[Data — start]

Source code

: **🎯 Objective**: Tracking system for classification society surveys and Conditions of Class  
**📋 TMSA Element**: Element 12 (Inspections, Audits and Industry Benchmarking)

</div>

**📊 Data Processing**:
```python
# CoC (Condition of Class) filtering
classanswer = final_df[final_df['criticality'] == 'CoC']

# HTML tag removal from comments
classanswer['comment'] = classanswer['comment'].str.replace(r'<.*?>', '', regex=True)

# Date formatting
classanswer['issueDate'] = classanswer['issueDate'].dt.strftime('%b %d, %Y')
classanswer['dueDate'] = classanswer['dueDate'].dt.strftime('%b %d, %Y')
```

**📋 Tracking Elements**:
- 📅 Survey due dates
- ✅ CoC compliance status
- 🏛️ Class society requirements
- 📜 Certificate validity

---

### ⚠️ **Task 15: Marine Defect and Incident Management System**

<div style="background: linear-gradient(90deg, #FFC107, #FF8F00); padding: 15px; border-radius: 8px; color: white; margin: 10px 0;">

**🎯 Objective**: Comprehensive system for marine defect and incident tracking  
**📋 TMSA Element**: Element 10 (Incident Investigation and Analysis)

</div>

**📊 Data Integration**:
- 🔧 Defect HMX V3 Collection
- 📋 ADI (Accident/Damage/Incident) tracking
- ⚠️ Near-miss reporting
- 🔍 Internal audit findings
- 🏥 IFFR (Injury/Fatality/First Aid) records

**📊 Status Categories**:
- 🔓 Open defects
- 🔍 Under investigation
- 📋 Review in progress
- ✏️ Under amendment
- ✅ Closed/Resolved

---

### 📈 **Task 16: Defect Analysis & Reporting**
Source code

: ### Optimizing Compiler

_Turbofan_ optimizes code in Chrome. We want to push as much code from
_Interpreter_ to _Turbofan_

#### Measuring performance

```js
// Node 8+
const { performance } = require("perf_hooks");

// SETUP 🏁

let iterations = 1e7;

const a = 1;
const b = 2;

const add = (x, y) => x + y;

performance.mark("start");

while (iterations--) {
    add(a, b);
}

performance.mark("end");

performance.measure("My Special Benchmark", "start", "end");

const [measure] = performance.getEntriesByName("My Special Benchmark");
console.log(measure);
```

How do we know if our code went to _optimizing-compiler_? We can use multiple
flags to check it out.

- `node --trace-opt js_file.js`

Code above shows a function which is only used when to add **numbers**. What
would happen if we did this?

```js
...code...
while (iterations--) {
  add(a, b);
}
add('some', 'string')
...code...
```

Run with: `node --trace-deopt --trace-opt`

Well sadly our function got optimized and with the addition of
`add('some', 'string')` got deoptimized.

[Data — finish]

§ **What to produce**
Among the lines above, list those that contain the word "strftime".

§ **Answer to this task**
classanswer['issueDate'] = classanswer['issueDate'].dt.strftime('%b %d, %Y')
classanswer['dueDate'] = classanswer['dueDate'].dt.strftime('%b %d, %Y')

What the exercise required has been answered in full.